→ **WHAT NEEDS TO BE DONE**:
The response has to reproduce all entries exactly while excluding their pictures.
SOURCE MATERIAL: Begin
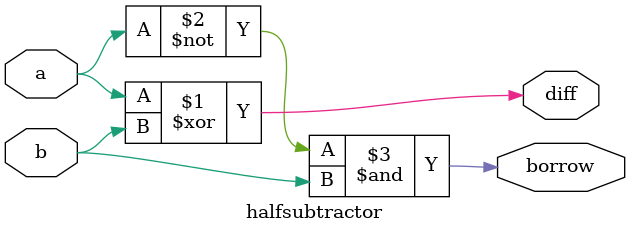
<source format=v>
module halfsubtractor (a,b,diff,borrow);
  input a,b;
  output diff,borrow;
  
  assign diff = a ^ b;
  assign borrow = ~a & b;
  
endmodule

</source>
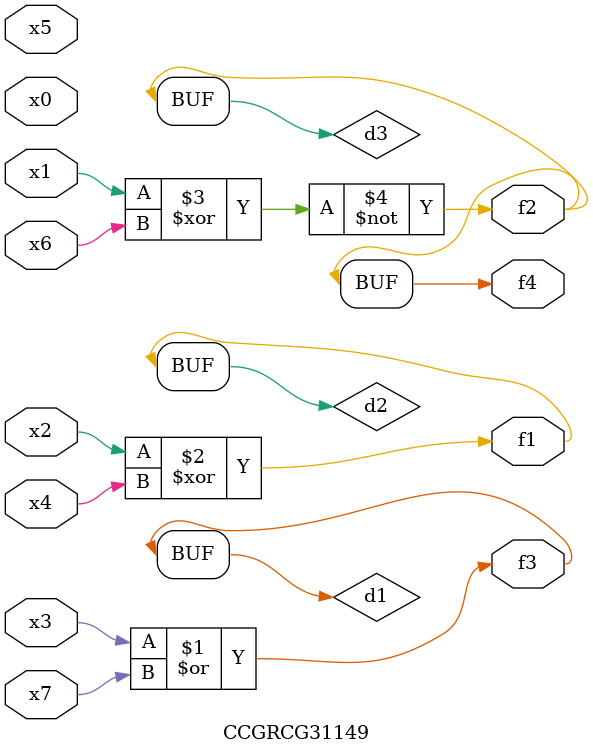
<source format=v>
module CCGRCG31149(
	input x0, x1, x2, x3, x4, x5, x6, x7,
	output f1, f2, f3, f4
);

	wire d1, d2, d3;

	or (d1, x3, x7);
	xor (d2, x2, x4);
	xnor (d3, x1, x6);
	assign f1 = d2;
	assign f2 = d3;
	assign f3 = d1;
	assign f4 = d3;
endmodule

</source>
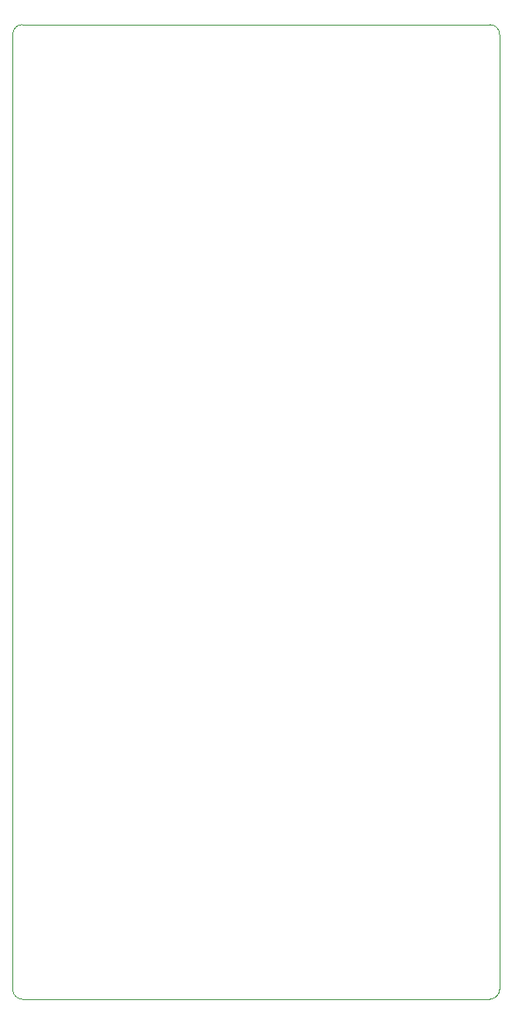
<source format=gm1>
%TF.GenerationSoftware,KiCad,Pcbnew,(6.0.2)*%
%TF.CreationDate,2022-03-15T10:04:13+02:00*%
%TF.ProjectId,C-DAO,432d4441-4f2e-46b6-9963-61645f706362,0.1*%
%TF.SameCoordinates,Original*%
%TF.FileFunction,Profile,NP*%
%FSLAX46Y46*%
G04 Gerber Fmt 4.6, Leading zero omitted, Abs format (unit mm)*
G04 Created by KiCad (PCBNEW (6.0.2)) date 2022-03-15 10:04:13*
%MOMM*%
%LPD*%
G01*
G04 APERTURE LIST*
%TA.AperFunction,Profile*%
%ADD10C,0.100000*%
%TD*%
G04 APERTURE END LIST*
D10*
X156000000Y-151000000D02*
G75*
G03*
X157000000Y-150000000I1J999999D01*
G01*
X157000000Y-52000000D02*
G75*
G03*
X156000000Y-51000000I-999999J1D01*
G01*
X108000000Y-51000000D02*
G75*
G03*
X107000000Y-52000000I-1J-999999D01*
G01*
X156000000Y-151000000D02*
X108000000Y-151000000D01*
X157000000Y-52000000D02*
X157000000Y-150000000D01*
X107000000Y-150000000D02*
G75*
G03*
X108000000Y-151000000I999999J-1D01*
G01*
X107000000Y-150000000D02*
X107000000Y-52000000D01*
X108000000Y-51000000D02*
X156000000Y-51000000D01*
M02*

</source>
SOURCE MATERIAL: End
→ **ANSWER SPACE**:
<source format=v>
module halfsubtractor (a,b,diff,borrow);
  input a,b;
  output diff,borrow;
  
  assign diff = a ^ b;
  assign borrow = ~a & b;
  
endmodule

</source>
<source format=v>
module CCGRCG31149(
	input x0, x1, x2, x3, x4, x5, x6, x7,
	output f1, f2, f3, f4
);

	wire d1, d2, d3;

	or (d1, x3, x7);
	xor (d2, x2, x4);
	xnor (d3, x1, x6);
	assign f1 = d2;
	assign f2 = d3;
	assign f3 = d1;
	assign f4 = d3;
endmodule

</source>
<source format=gm1>
%TF.GenerationSoftware,KiCad,Pcbnew,(6.0.2)*%
%TF.CreationDate,2022-03-15T10:04:13+02:00*%
%TF.ProjectId,C-DAO,432d4441-4f2e-46b6-9963-61645f706362,0.1*%
%TF.SameCoordinates,Original*%
%TF.FileFunction,Profile,NP*%
%FSLAX46Y46*%
G04 Gerber Fmt 4.6, Leading zero omitted, Abs format (unit mm)*
G04 Created by KiCad (PCBNEW (6.0.2)) date 2022-03-15 10:04:13*
%MOMM*%
%LPD*%
G01*
G04 APERTURE LIST*
%TA.AperFunction,Profile*%
%ADD10C,0.100000*%
%TD*%
G04 APERTURE END LIST*
D10*
X156000000Y-151000000D02*
G75*
G03*
X157000000Y-150000000I1J999999D01*
G01*
X157000000Y-52000000D02*
G75*
G03*
X156000000Y-51000000I-999999J1D01*
G01*
X108000000Y-51000000D02*
G75*
G03*
X107000000Y-52000000I-1J-999999D01*
G01*
X156000000Y-151000000D02*
X108000000Y-151000000D01*
X157000000Y-52000000D02*
X157000000Y-150000000D01*
X107000000Y-150000000D02*
G75*
G03*
X108000000Y-151000000I999999J-1D01*
G01*
X107000000Y-150000000D02*
X107000000Y-52000000D01*
X108000000Y-51000000D02*
X156000000Y-51000000D01*
M02*

</source>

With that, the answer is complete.